Dóchas research into proposed DCI move to Limerick - June 2004

Research shows decentralisation to impact negatively on quality of Ireland's aid policies

From the Dóchas newsletter

Background

On 3 December 2003, the Minister for Finance announced a radical programme of decentralisation which, over a three-year period, would see 10,300 civil and public servants being relocated to 53 new sites in 25 counties.

Under this proposal, of the ten divisions within the Department of Foreign Affairs (DFA), the development co-operation division (DCI) is due to relocate to Limerick, while the Passport Office, within the Passport and Consular division, will relocate to Balbriggan

In response to the announcement, Dóchas commissioned research to assess the potential consequences of the proposal for the quality of the Irish development cooperation programme. The research was undertaken by an independent consultant, and focuses on the policy and management issues surrounding the proposed move. Based on the findings of the Ireland Aid Review report and the stated principles underlying the DCI programme, the report looks at the potential benefits and risks associated with the decentralisation plans.

Findings

Dóchas’s research found that there are considerable opportunities associated with decentralised government, in particular in relation to the modernisation of the delivery of services, flexibility of management systems and introduction of new personnel to the public service. At a conceptual level, many Dóchas members would be in favour of decentralisation as a concept, given the devolution of power and regional development that should be associated with such a process.

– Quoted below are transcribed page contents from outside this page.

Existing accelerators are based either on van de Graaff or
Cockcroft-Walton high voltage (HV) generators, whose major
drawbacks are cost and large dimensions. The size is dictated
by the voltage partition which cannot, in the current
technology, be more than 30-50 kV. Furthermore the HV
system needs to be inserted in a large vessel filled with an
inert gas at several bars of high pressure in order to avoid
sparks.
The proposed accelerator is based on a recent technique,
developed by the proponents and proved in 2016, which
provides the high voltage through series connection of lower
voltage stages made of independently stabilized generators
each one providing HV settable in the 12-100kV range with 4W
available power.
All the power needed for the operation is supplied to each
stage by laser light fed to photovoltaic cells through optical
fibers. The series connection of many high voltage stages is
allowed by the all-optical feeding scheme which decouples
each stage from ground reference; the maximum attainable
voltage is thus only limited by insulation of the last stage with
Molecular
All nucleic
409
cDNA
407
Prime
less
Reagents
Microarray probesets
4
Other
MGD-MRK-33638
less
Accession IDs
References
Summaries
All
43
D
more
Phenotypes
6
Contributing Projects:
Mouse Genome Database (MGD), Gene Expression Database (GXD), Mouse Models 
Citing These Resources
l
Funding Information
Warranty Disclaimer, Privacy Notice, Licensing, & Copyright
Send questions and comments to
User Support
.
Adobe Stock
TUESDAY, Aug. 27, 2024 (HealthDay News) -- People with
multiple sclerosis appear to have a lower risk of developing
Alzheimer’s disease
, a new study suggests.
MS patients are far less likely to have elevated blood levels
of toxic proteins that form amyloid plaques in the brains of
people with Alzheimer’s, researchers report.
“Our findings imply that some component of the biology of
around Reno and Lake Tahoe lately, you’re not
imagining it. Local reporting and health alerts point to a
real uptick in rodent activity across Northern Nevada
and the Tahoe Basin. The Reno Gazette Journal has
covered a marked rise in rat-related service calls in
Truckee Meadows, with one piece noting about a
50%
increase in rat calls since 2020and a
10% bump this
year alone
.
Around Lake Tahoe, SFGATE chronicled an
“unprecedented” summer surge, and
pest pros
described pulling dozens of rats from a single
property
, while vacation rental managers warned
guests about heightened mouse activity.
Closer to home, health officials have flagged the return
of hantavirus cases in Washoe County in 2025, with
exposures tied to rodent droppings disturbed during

However, there are also a number of concerns associated with the proposal. Some of these were summarised by the first report of the Decentralisation Implementation Group, commonly referred to as the Flynn Report (April 2004): “There are concerns about the efficacy of the civil service in a decentralised world. These encompass not only service delivery but also the relative influence in policy formulation of the organisations and sections being decentralised compared to that of the organisations remaining in Dublin. Particular concerns arise in relation to the impact on service delivery to the Oireachtas, the Government, Ministers, other departments/agencies and the public. There are also concerns about the delivery of “joined up Government” arising from the very nature of decentralisation.”

More specifically to the relocation of DCI, Dóchas highlights the following major concerns:

* Marginalisation: At present, Ireland’s development cooperation programme forms an integral part of our foreign policy. This programme is now faced with political marginalisation, since the body responsible for the majority of the programme – the Development Cooperation Directorate DCI - is the only Directorate within the Department of Foreign Affairs to leave Dublin.
This situation will undo one of the main reasons why Ireland’s aid programme is internationally acclaimed: the fact that Ireland’s development cooperation policy is an integral part of Ireland’s wider government policy and that DCI has been given an explicit coordinating role in relation to Overseas Development Assistance by other Government Departments.

* Cross-sectoral involvement: DCI has more domestic involvement with other organisations, particularly NGOs, than typical government departments, and through its development education and media programmes, it is hoping to have a higher profile than heretofore. Most of the NGO community are based in the capital, and many do not have the personnel and resources to maintain present levels of contact with DCI, were it to be located elsewhere. In addition, involvement with domestic interest groups such as academics, farming organisations and private sector bodies – as recommended by the Ireland Aid Review – is likely to become problematic under the current proposal.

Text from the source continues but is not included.